O sub financiamento é a ação derradeira da morte anunciada do SUS. Há tempo de inverter o processo de desconstrução do SUS e somente se resolverá com mais investimentos. Claro que este financiamento tem de ser diferente da proposta atual. A grande dificuldade dos municípios em tocar as políticas públicas de saúde advém da dificuldade de pagamento da folha de pessoal devido à imposição de limites para os gastos com pessoal da lei de responsabilidade fiscal.

A saída primeira para este impasse em relação ao regime prudencial imposto é a mudança na atual estrutura e na legislação de impostos, taxas e contribuições vigente no país, a tão esperada reforma tributária. Não pode o município ser o responsável por toda a execução da política de saúde se em termos de recursos é o que menos recebe de toda a arrecadação de tributos.

A tributação precisa ser distribuída de forma mais igualitária. Carlos Longo em Finanças Públicas mostra a evolução da distribuição dos tributos no país. Em 1964 ao governo federal cabia 39,6 % de toda carga tributária brasileira cabendo aos estados 48,5% e aos municípios 11,9% da arrecadação de tributos do Brasil. Já em 1984 o governo federal embolsava 49,3%, os estados diminuíram a participação para 35,2 % e aos municípios coube apenas 15,2% de todos os tributos arrecadados.

Sendo assim com a capacidade de investimentos diminuída ao longo dos anos e o aumento das responsabilidades a partir da constituição municipalista de 88 torna difícil a possibilidade dos municípios emfomentar os direitos mínimos a população.
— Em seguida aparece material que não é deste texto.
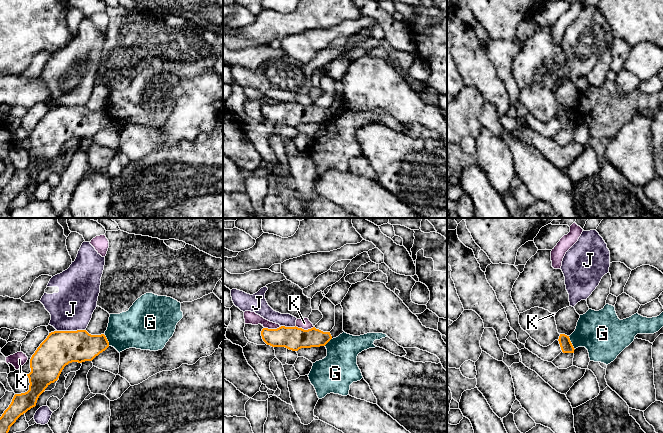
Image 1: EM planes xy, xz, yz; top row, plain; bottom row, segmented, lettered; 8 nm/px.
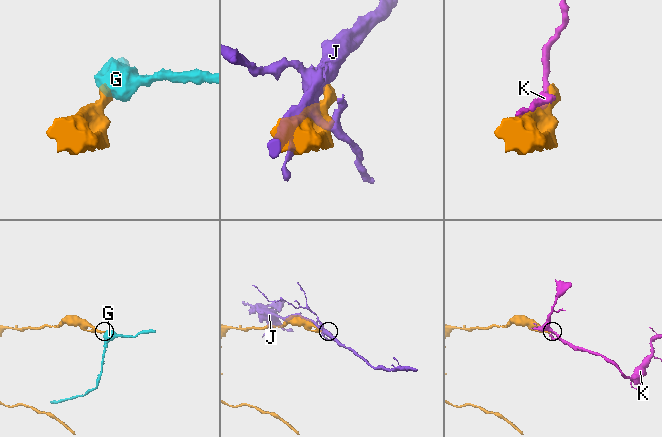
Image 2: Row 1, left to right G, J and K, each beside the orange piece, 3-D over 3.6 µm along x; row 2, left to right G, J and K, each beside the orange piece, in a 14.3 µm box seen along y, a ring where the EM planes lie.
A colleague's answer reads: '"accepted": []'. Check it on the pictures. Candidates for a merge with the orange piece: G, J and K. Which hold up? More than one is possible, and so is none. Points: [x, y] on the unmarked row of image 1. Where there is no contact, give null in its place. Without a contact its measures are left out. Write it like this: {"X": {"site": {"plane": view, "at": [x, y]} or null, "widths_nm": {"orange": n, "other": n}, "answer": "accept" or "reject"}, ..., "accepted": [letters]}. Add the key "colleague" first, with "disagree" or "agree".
{"colleague": "agree", "G": {"site": {"plane": "yz", "at": [571, 119]}, "widths_nm": {"orange": 100, "other": 360}, "answer": "reject"}, "J": {"site": {"plane": "xy", "at": [70, 107]}, "widths_nm": {"orange": 280, "other": 340}, "answer": "reject"}, "K": {"site": {"plane": "xz", "at": [303, 105]}, "widths_nm": {"orange": 190, "other": 90}, "answer": "reject"}, "accepted": []}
Gilson Carvalho em seus estudos relata que na década de 80 a União respondia por 75% do financiamento público em Saúde, os Estados por 18% e os Municípios, por 7%. Em 2012, responde apenas por 46%, os Estados aumentaram a participação para 26% e os Municípios, para 28%.

O subfinanciamentoe a precarização do trabalho no SUS via organizações sociais, organizações da sociedade civil de interesse público e fundações de apoio vem na prática fomentando a privatização. A entrega ao sistema privatista do “produto”saúde pelos entes federados com a desculpa que o Estado é mal gestor apenas acelera o que o estado neoliberal plantou na década de 90: A DERROCADA DO SUS!


Esta realidade dificílima enfrentada pelos municípios pode ainda piorar com a possibilidade de se retirar parte dos recursos públicos que seriam destinados para a saúde pública com finalidade de gerar um novo ciclo de investimentos em serviços privados a fundo perdido. As longas filas, falta de leitos, falta de medicamentos, ausência de profissionais, estrutura debilitada somente poderá ser resolvida quando deixarmos de consumir um produto e exigirmos um direito. Para isto se faz necessário por parte da sociedade organizada e principalmente por parte dos partidos de esquerda elevarmos o nível da discussão e a ordem de prioridade pois a população já elegeu sua prioridade. De que lado estamos?